The Two Visual Processing Streams Through The Lens Of Deep Neural Networks
Abstract
Recent advances in computer vision have enabled machines to have high performance in labeling objects in natural scenes. However, object labeling constitutes only a small fraction of daily human activities. To move towards building machines that can function in natural environments, the usefulness of these models should be evaluated on a broad range of tasks beyond perception. Moving towards this goal, this thesis evaluates the internal representations of state-of-the-art deep convolutional neural networks in predicting a perception-based and an action-based behavior: object similarity judgment and visually guided grasping. To do so, a dataset of everyday objects was collected and used to obtain these two behaviors on the same set of stimuli. For the grasping task, participants’ finger positions were recorded at the end of the object grasping movement. Additionally, for the similarity judgment task, an odd-one-out experiment was conducted to build a dissimilarity matrix based on participants’ similarity judgments. A comparison of the two behaviors suggests that distinct features of objects are used for performing each task.
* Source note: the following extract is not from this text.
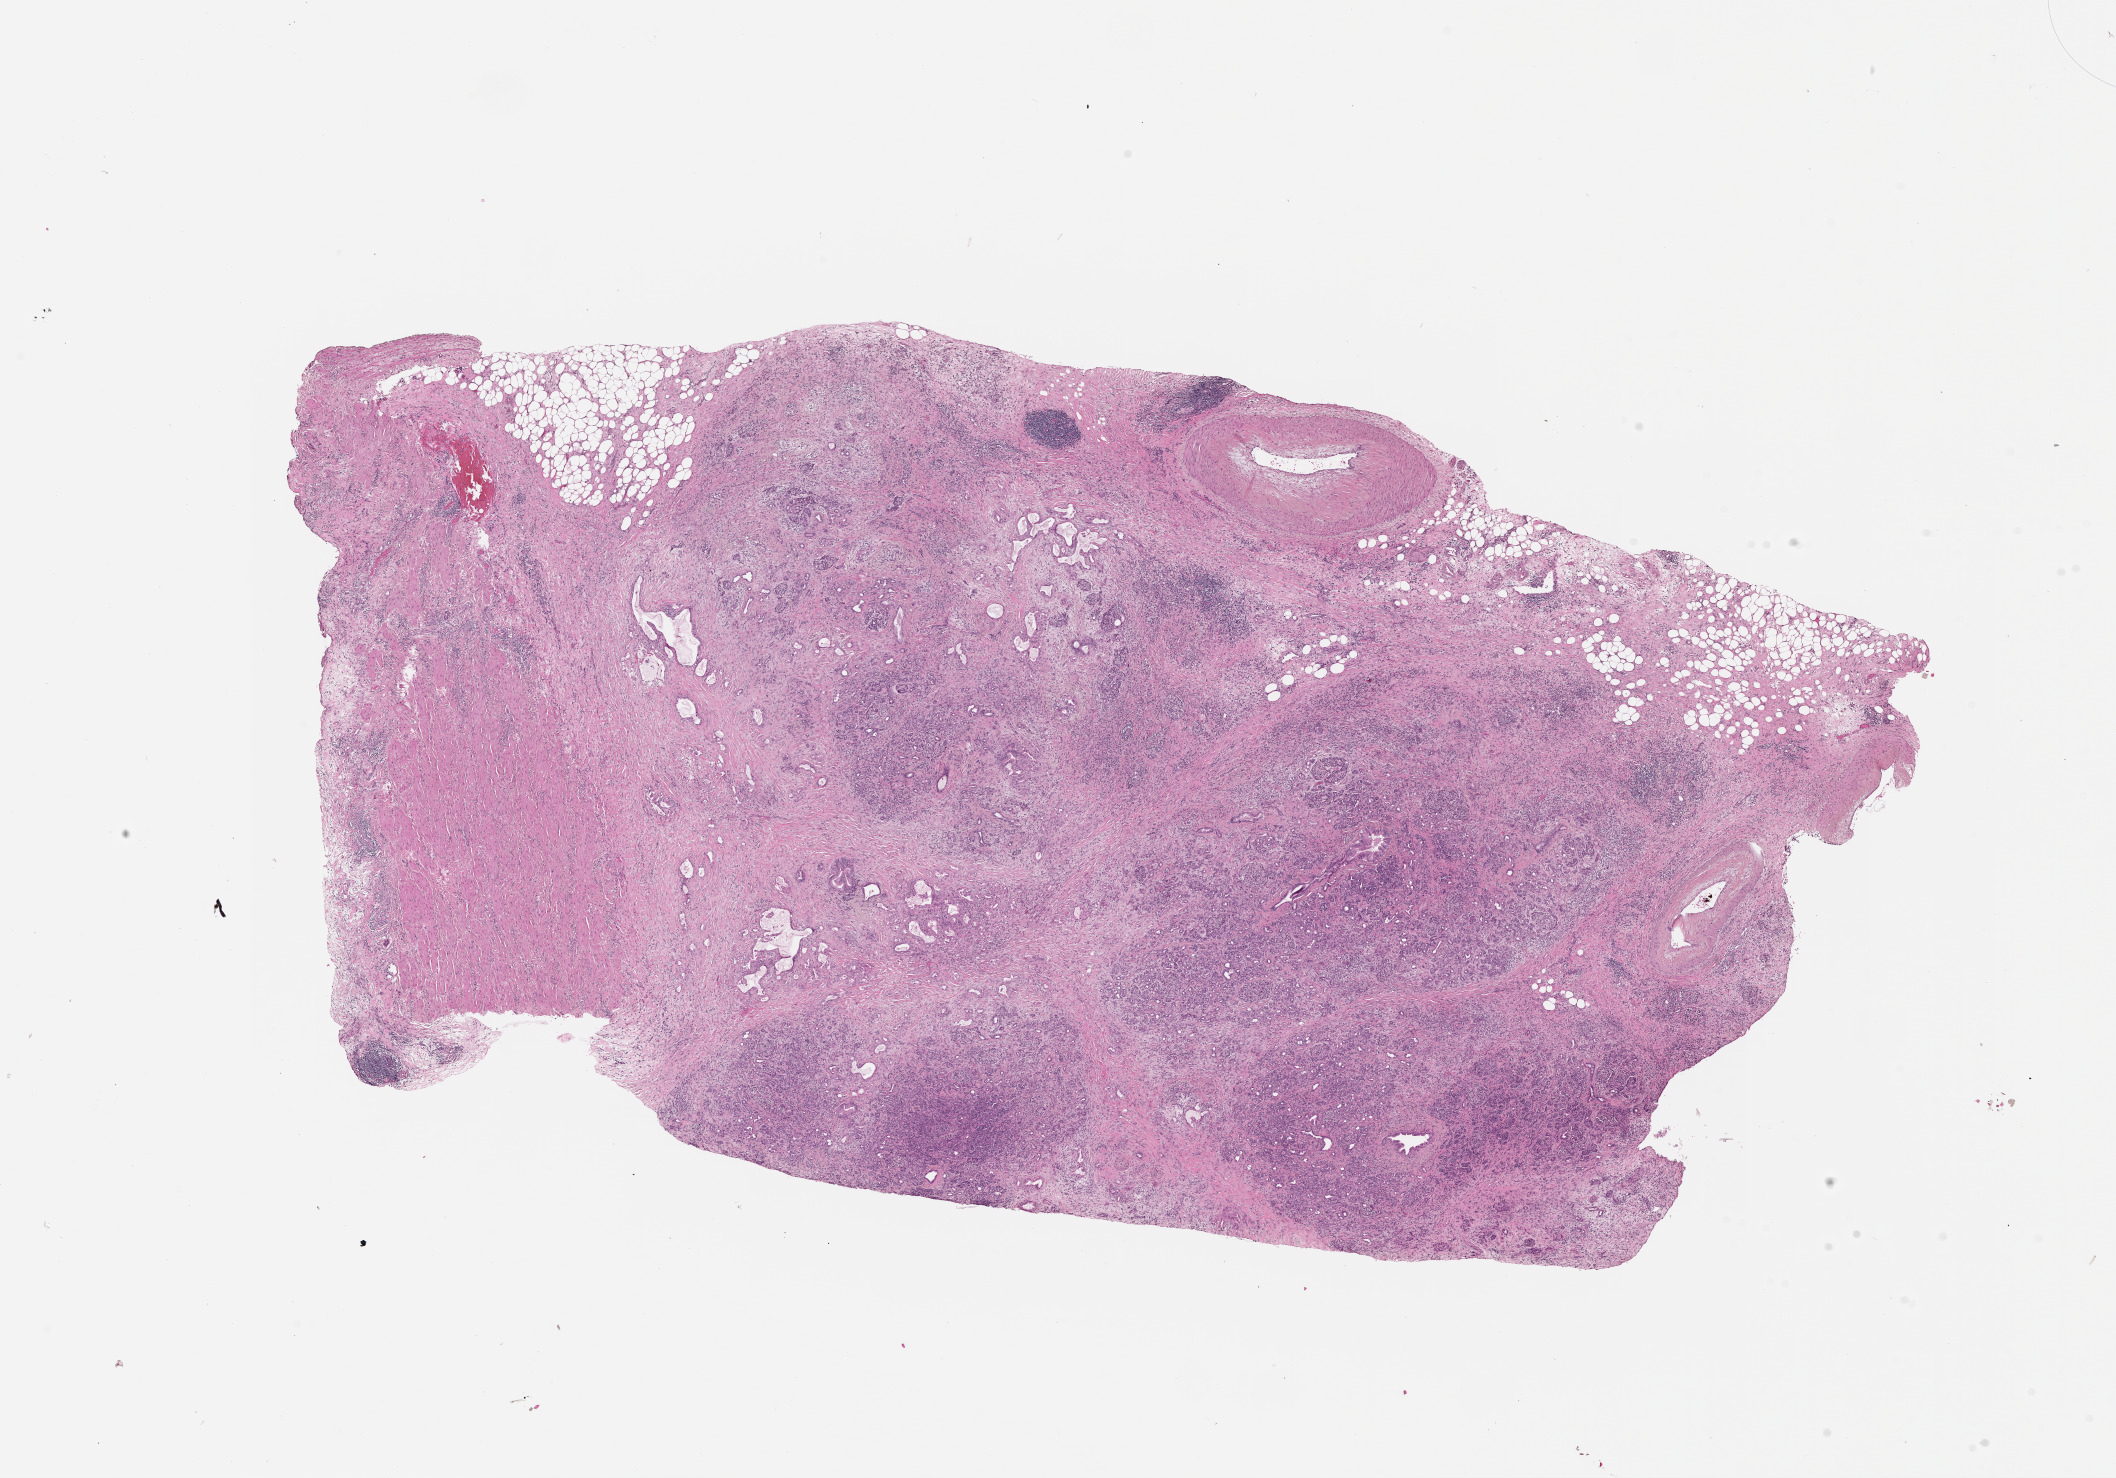
Hematoxylin and eosin (H&E) stained whole-slide image — a low-resolution overview of the entire scanned area, about 17.0 x 11.9 mm (acquisition: 20x scan); tumour tissue sample, sampled site: pancreas. Male, 78 y/o. Histologic grade: G2 (moderately differentiated). Pathologist review of this section (percent, as recorded): tumour nuclei 10%, necrosis 0%.
• primary tumour site (as recorded): tail
• AJCC pathologic stage: III
• diagnosis: Infiltrating duct carcinoma, NOS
I next explored if the features extracted in different layers of the state-of-the-art deep convolutional neural networks (DNNs) could be useful in deriving both outputs. The prediction accuracy of the similarity judgment behavior increased from low to higher layers of the networks, while that of the grasping behavior increased from low to mid-layers and drastically decreased further along the hierarchy. These results suggest that for building a system that could perform these two tasks, the processing hierarchy may need to be split starting at the middle layers. Overall, the results of this thesis could inform future models that can perform a broader set of tasks on natural images.